Welcome to your Full Scottish, live from our Cowcaddens studio in Glasgow.
Full Scottish programme starts at 12:00 on Sunday 11th November 2018
Later this week, the Scottish Rural Parliament takes place in Stranraer and on the Full Scottish this week, Corri Wilson is joined by Emma Cooper, the Chief Executive of Scottish Rural Action and Daye Tucker, farmer and Rural Leader.
100 years ago today, on the Eleventh hour on the Eleventh Day of November 1918, the guns fell silent along the Western Front and the First World war; the war to end all wars came to an end. Britain went to war “that small nations might be free” and yet, just 21 years later, the World was at war again as the evil ideology of fascism oppressed its citizens, invaded and overran neighbouring countries and committed Genocide against Jews and other minorities. Out of the evil, death and destruction which gripped the world between 1939 and 1945, grew the European Economic Community or the EU as it is now known, and for the first time there was a common force for peace and a more prosperous future in Europe. While far from perfect, the EU has united European nations in a way that could only be dreamt of before 1945 and yet, here we stand in 2018 with the UK on the brink of leaving the EU, with no agreement or plan as to how this “Brexit” might be achieved and no understanding of its impact on the future for the UK except that it will lead to an economic disaster under a soft Brexit, to a total economic catastrophe if there is a no-deal Brexit.
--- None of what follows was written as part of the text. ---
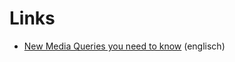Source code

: # Links

- [New Media Queries you need to know](https://blog.logrocket.com/new-media-queries-you-need-to-know/) (englisch)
Can Brexit be stopped? Will our political leaders have the courage to withdraw Article 50 and draw back from the precipice or will be all be dragged over a cliff edge because it was the will of the people.
What will be the impact of Brexit on Scotland and the Scottish economy and especially on rural communities which have benefited so much from EU support? And what about the Fishing industry which was so vociferous in support of Brexit? Well, it looks like they will be sold out by the UK Government again as Theresa May tries to cobble together a plan that will be acceptable to the tories, Parliament and the EU. While some of the larger fishing interests in the North East of Scotland might think they would benefit from being out of the EU, most of the smaller inshore vessels fishing for prawns, crabs and lobsters will suffer badly with the loss of access EU markets as will the important fish farming and processing sectors in Scotland.
Agriculture is also in a state of deep uncertainty between Brexit and a UK Government Agriculture bill which seems to be missing any detail on agriculture and food security. Rural communities in Scotland are feeling vulnerable, already remote and last to feel the benefit of technological change and connectivity. Our rural communities are too important to be turned into holiday homes and resorts for the rich and powerful. What will be the impact on a small community like Maidens in South Ayrshire if Donald Trump’s Turnberry Hotel gets approval to build 87 new houses?
Which brings us to the President of the United States. Following the mid-term elections in which the Democrats took control of the House of Representatives, in one of his most surreal press conferences to date, the President insisted that this had been a successful campaign by him for the Republicans and then in his wildest show of disrespect for the press yet, verbally attacked Jim Acosta from CNN.
To cap it all, as World leaders gathered in France yesterday to commemorate the fallen of World War One, Donald Trump could not organise himself to travel 100 kilometres to attend the ceremony because it was raining and apparently his helicopter doesn’t like the rain.
One last hopeful thought is the impact the record number of women who were elected this time. Perhaps even in American politics the message is #Timesup.
Emma Cooper has been with Scottish Rural Action since it formed in early 2015 and this is the third Rural Parliament she has organised for SRA. Emma is the SRA representative on the National Transport Strategy Partnership Group. Prior to SRA, Emma managed a community-owned forest on Bute, where she still lives, and before that managed outdoor pursuit and youth work charities. Emma enjoys baking, outdoor pursuits and gardening outside of work and is a director of Rothesay Pavilion. Emma has a BSc in Applied Psychology and a Master in Public Administration and is a member of ACOSVO.
After a career in teaching, living the dream to become a farmer began in 2000. Daye Tucker farms sheep on 400 acres in the Endrick Valley in West Stirlingshire. Like so many new entrants to farming, she farmed without subsidy until 2016 operating on an un level financial playing field.
In 2006 she became a Scottish Enterprise Rural Leader and began to contribute to rural cohesion by joining & sharing links With Rural Stakeholder & Community Groups. Her proudest achievement is her involvement with the creation of the Rural Skills & Agricultural Modern Apprenticeships Schemes.
As Convenor of Killearn Community Futures Company she encouraged the growth & support of many grass roots projects the largest of which was the renovation & expansion of Killearn Village Hall.